Things I include are savings, investments, rentals, cars, houses, etc. Whether to include your primary residence and/or daily driver cars are up to you; there isn’t a wrong way to do it. If you have taken out a loan for it, it might make sense to have it in there, or if you own it outright and may not be willing to part with either of them, you may not want to put it in there. The goal is to be consistent with how you measure so that you can track your progress with some degree of accuracy.

Monthly Income

Another class of an asset would be income. Overall there are two types considered, Active income and Passive income.

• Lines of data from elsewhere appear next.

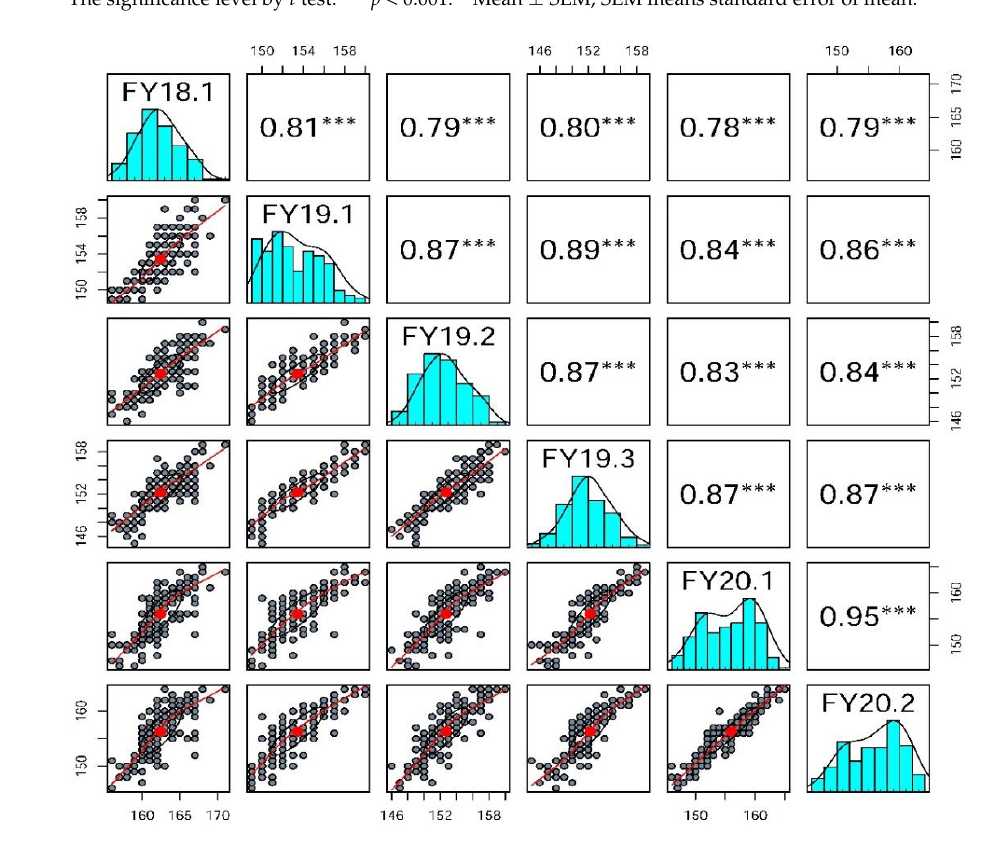
Figure 2. Correlation analyses between days-to-flowering phenotypes of the 158A-SGDH population. Among them, it was repeated once in 2018–2019, three times in 2019–2020, and two times in 2020–2021. *** indicates p < 0.001.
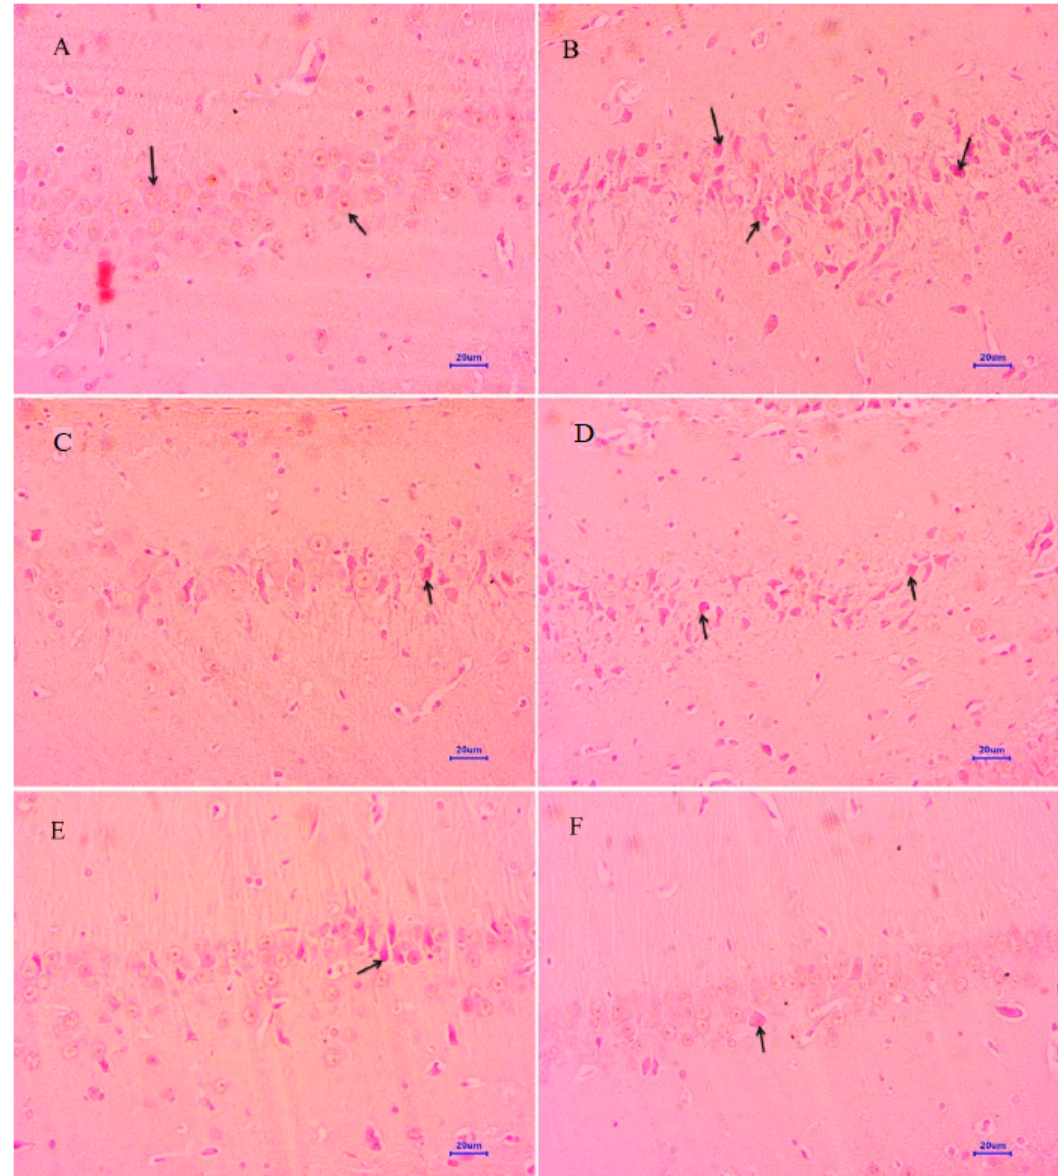
Figure 10. Effect of quercetin and quercetin administered with memantine on Congo red-stained hippocampus tissue (400 × ). ( A ): Normal control, ( B ): Disease control, ( C ): Memantine (20 mg/kg), ( D ): Quercetin (50 mg/kg), ( E ): Memantine + quercetin (20 + 25 mg/kg), ( F ): Memantine + quercetin (20 + 50 mg/kg).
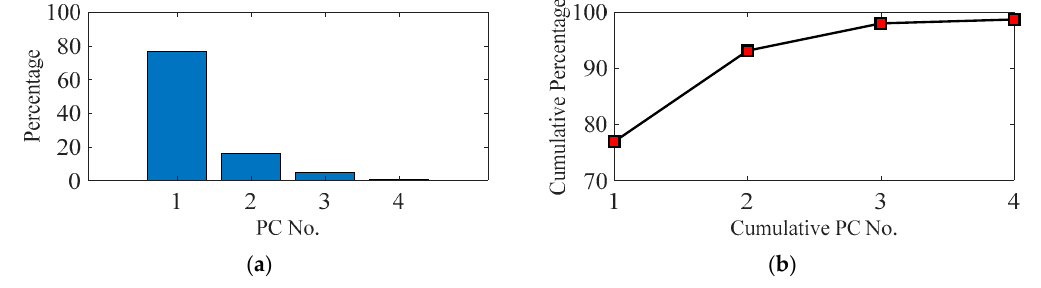
Figure 6. ( a ) Contributions of the single PC; and ( b ) contributions of the added PCs.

Active income is what you get from your work at a job, from a business, or from an activity. Passive Income is what you get returned from previous business, activities, or investments in which you are not currently tied. When your Passive Income Exceeds your Monthly Liabilities, then you effectively could retire.

Personal Liabilities

The next category would be Liabilities. Personal Liabilities are mainly any outstanding debts that are owed. As discussed in other posts, there are several different thought processes on debt. Rather than politicize a “which is best” approach, I will only say, the more debt or higher degree of leverage, the riskier your financial situation is.

Monthly Expenses

Other than Personal Liabilities on the “personal balance sheet,” there is also Monthly Expenses. Typically, you should have a plan for any normal expenses and these should be a part of your budget. Other things within a given year that are larger purchases or events can be saved for separately. An example would be to set aside monthly installments to pay for special occasions such as Birthdays, Anniversaries, or Holidays.

Here is an example of the categories within my personal balance sheet:

Monthly Income Monthly Liabilities
     Active Income (Business Income)      Personal Budget Expenses
     Passive Income (Rental Income)      Rental Expenses
Personal Assets Personal Liabilities
     Savings/Checking Accounts      Personal Mortgage
     Investments      Rental Mortgages
     Retirement Accounts
     Vehicles
     Personal Homes
     Rental Properties

Net Worth

Over time the goal is to build passive income, savings, investments, and rental properties; In parallel, also to reduce personal liabilities. By reviewing this annually, or more often as needed, can assure you that you are being a good financial manager of your money.